Valtteri Bottas puzzled by the success of the ass photo on Instagram

Valtteri Bottas admitted it was a “strange” feeling to know that 5,000 people now had a picture of his back, but it still did a lot for charity.

Former Mercedes teammate Lewis Hamilton said over the weekend it was one of the best photos he had ever seen, which showed a bare-cheeked Bottas swimming in Aspen, Colorado, after he stayed in America after the Miami Grand Prix.

His partner, professional cyclist Tiffany Cromwell, took the photo and, such was the reaction on social media, the number of likes on Instagram reached over 420,000 at the time of writing, his previous post before this one gaining around 22,000 likes.

After the photo went viral, he and Cromwell teamed up with famed photographer Paul Ripke to create a limited edition print of the photo which was later sold to raise money for charity.

A total of €50,000 is now being directed to a good cause, but that hasn’t stopped the Alfa Romeo driver from feeling a little confused about the success of the photo – although the fundraiser has been well worth it.

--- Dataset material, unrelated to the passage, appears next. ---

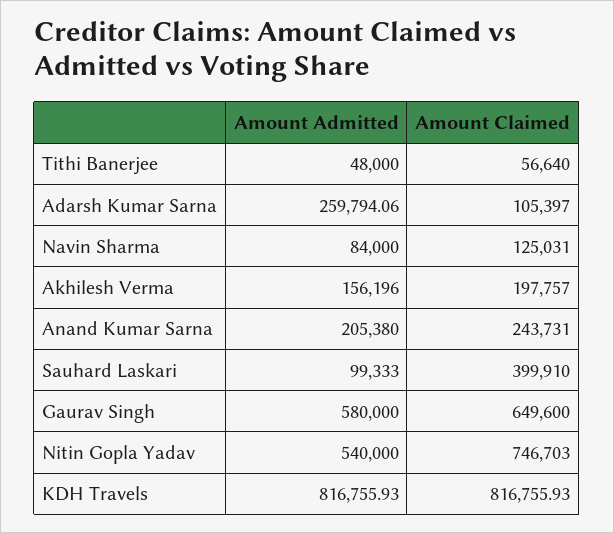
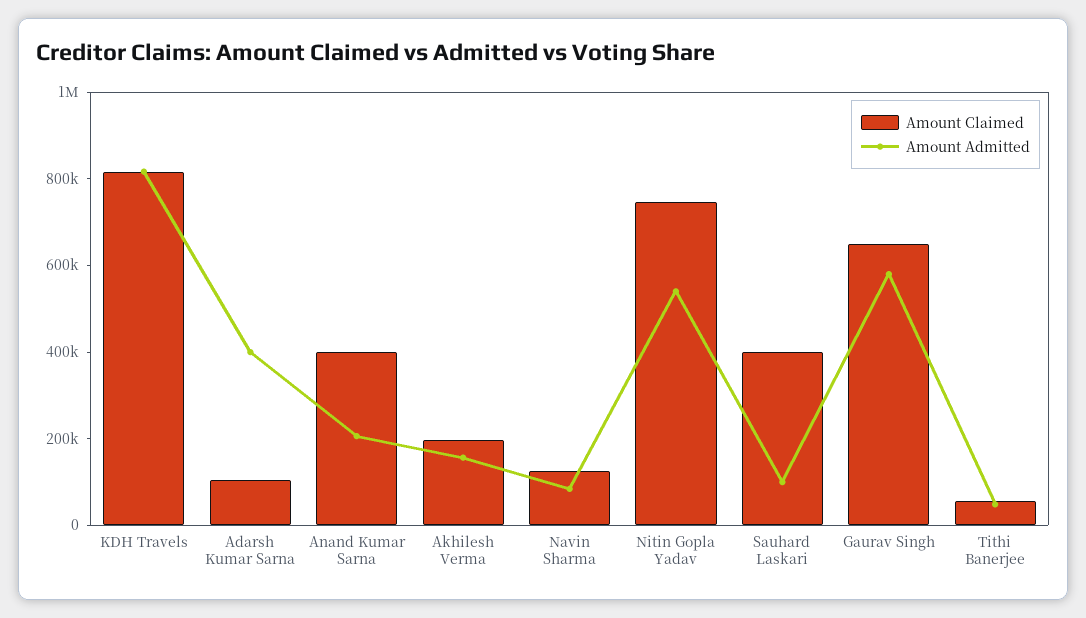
Amount Admitted, Adarsh Kumar Sarna: 259794.06 -> 400000
Amount Claimed, Anand Kumar Sarna: 243731 -> 400000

“I still haven’t signed any, maybe in an autograph session tomorrow [Sunday]maybe I’ll see some,” Bottas said in Spain, as quoted by Motorsport.com.

“I was seeing pictures of people taking photos, some have it in their living room, kitchen or bedroom.

“What’s amazing is that it’s like the power of social media. Like we got $50,000 for charity in 24 hours with a picture of someone’s ass like that.

“It’s crazy. I don’t quite understand. But, you know, we’re doing well.

It wasn’t the first time that Bottas revealed everything in a public forum, with Netflix’s third series Drive to survive capturing the Finn’s bum on camera as he entered a sauna.

But after talking to Ripke, who edited the photo and set up the fundraising plan for the charity, everything was very quick.

“The next day we decided we’d like to print something for charity, and we decided to do it,” he said. “And then it went like a ‘boom’.”

While he’s highly unlikely to sell any more prints, he added that anyone who owns one now is “very lucky” to own a rare item.